The anti-churning rules under IRC §168(k)(2)(A)(ii) prevent abuse through circular transactions designed to convert non-depreciable assets (pre-ACRS property) into bonus-eligible property. These rules apply when:

  • The taxpayer or a related party held or used the property at any time during 2017 or earlier (pre-TCJA)
  • The property is acquired from a related party in a transaction structured to manufacture bonus eligibility

Practical anti-churning scenarios that trigger IRS scrutiny include sale-leaseback arrangements where the seller continues using the same property, and acquisition of property from closely held entities under common control. When anti-churning rules apply, the property must use the original MACRS depreciation method without bonus.

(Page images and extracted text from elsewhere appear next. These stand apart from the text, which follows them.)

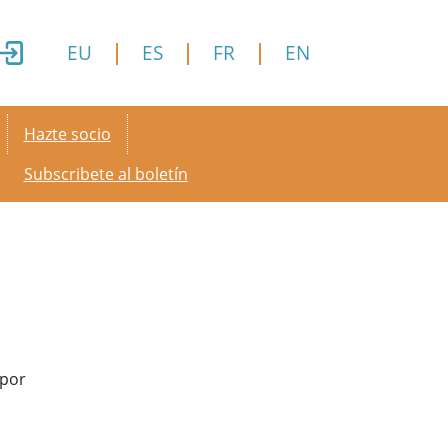
EU
ES
FR
EN
Secondary menu
Hazte socio
Subscribete al boletín
 por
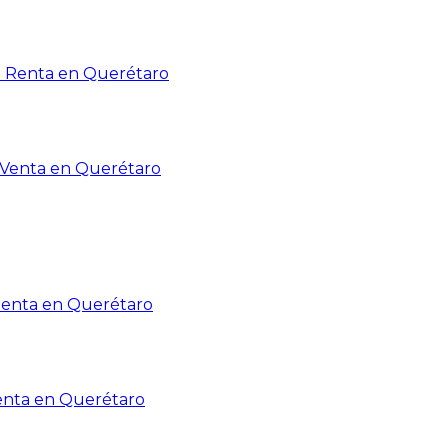
n Renta en Querétaro
n Venta en Querétaro
Renta en Querétaro
enta en Querétaro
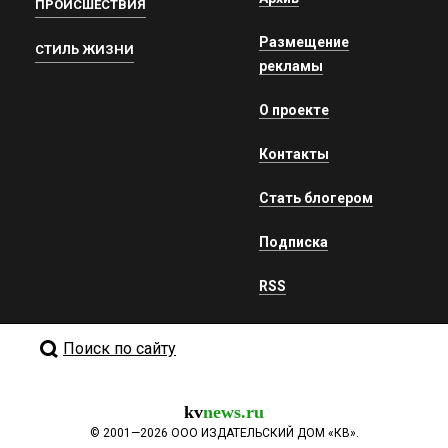
ПРОИСШЕСТВИЯ
Размещение
СТИЛЬ ЖИЗНИ
рекламы
О проекте
Контакты
Стать блогером
Подписка
RSS
Поиск по сайту
kv
news.ru
©
2001—2026
ООО ИЗДАТЕЛЬСКИЙ ДОМ «КВ».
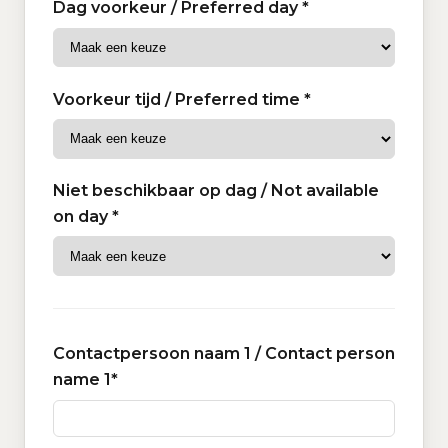
Dag voorkeur / Preferred day *
Voorkeur tijd / Preferred time *
Niet beschikbaar op dag / Not available
on day *
Contactpersoon naam 1 / Contact person
name 1*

Interaction with Section 179 and NOLs

Bonus depreciation has three features that distinguish it from Section 179:

  • No income limitation: Bonus depreciation can create or increase a net operating loss (NOL), which carries forward indefinitely (80% of taxable income limitation under post-TCJA rules). Section 179 cannot generate a loss.
  • Asset class election: Taxpayers may elect out of bonus depreciation by asset class (e.g., elect out for all 5-year property). This granularity allows strategic mixing of bonus and MACRS depreciation.
  • No carryforward: Unlike Section 179, unused bonus depreciation does not carry forward — instead, it converts to an NOL that carries forward.
FeatureSection 179Bonus Depreciation
2024 Rate100% (up to $1.22M limit)60%
Income LimitationYes — limited to taxable incomeNo
Can Create NOLNoYes
Used PropertyYesYes (since 2018)
Asset Class Election OutAsset-by-assetBy asset class

For profitable businesses in 2024, Section 179 should typically be applied first to eliminate income, with bonus depreciation generating any remaining NOL if desired. For loss-year purchases, bonus depreciation is the superior tool — it deepens the NOL for future use without the income cap that would render Section 179 partially worthless.

This article is for informational purposes only and does not constitute financial or tax advice.